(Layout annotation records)
━━━━━━━━━━━━━━━━━━━━
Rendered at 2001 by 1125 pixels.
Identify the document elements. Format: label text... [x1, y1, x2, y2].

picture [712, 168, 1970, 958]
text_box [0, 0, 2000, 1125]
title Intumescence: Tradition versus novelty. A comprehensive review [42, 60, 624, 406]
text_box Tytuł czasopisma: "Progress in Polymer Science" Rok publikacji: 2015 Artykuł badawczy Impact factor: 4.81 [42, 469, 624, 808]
━━━━━━━━━━━━━━━━━━━━
PROMPT:
Could you turn the listing above into a Markdown table with the columns Row and Line, giving each non-blank line its own numbered row?

WRITTEN RESPONSE:
| Row | Line |
|---|---|
| 1 | Rendered at 2001 by 1125 pixels. |
| 2 | Identify the document elements. Format: label text... [x1, y1, x2, y2]. |
| 3 | picture [712, 168, 1970, 958] |
| 4 | text_box [0, 0, 2000, 1125] |
| 5 | title Intumescence: Tradition versus novelty. A comprehensive review [42, 60, 624, 406] |
| 6 | text_box Tytuł czasopisma: "Progress in Polymer Science" Rok publikacji: 2015 Artykuł badawczy Impact factor: 4.81 [42, 469, 624, 808] |